▶ [WORK INSTRUCTIONS]: Extract every line of the records below that contains the string "Qualitätsmanager", matching case exactly.

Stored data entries
----------------------------------------
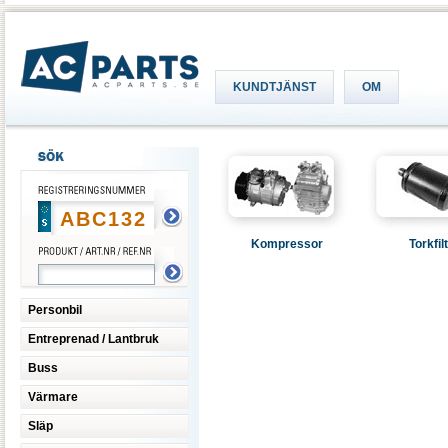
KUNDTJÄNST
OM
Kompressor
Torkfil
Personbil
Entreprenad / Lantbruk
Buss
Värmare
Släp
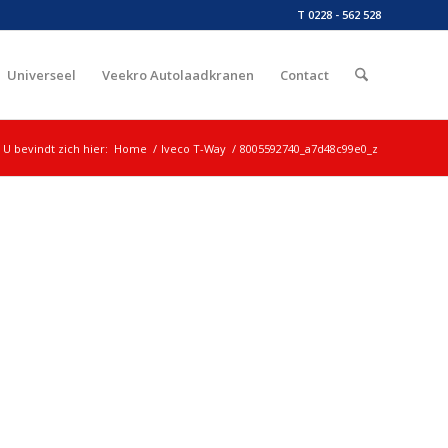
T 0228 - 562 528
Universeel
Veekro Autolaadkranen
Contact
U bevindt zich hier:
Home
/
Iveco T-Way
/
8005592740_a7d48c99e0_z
----------------------------------------
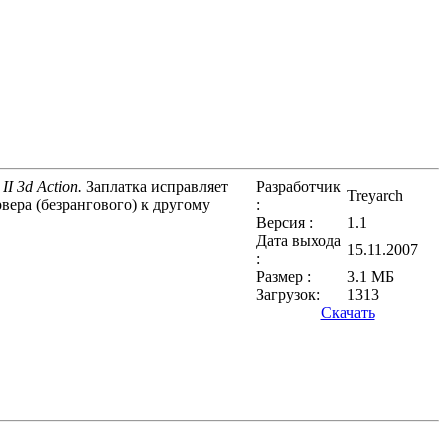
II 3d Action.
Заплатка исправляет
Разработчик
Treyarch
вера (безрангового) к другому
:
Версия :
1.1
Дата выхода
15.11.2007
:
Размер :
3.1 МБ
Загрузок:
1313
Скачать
----------------------------------------
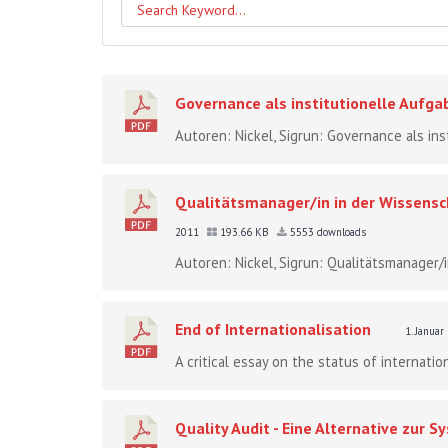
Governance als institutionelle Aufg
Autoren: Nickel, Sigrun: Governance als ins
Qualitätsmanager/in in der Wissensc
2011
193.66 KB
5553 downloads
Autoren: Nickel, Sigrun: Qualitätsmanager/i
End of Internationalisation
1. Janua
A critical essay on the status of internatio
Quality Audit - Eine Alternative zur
----------------------------------------
▶ [RESPONSE BELOW]:
Qualitätsmanager/in in der Wissensc
Autoren: Nickel, Sigrun: Qualitätsmanager/i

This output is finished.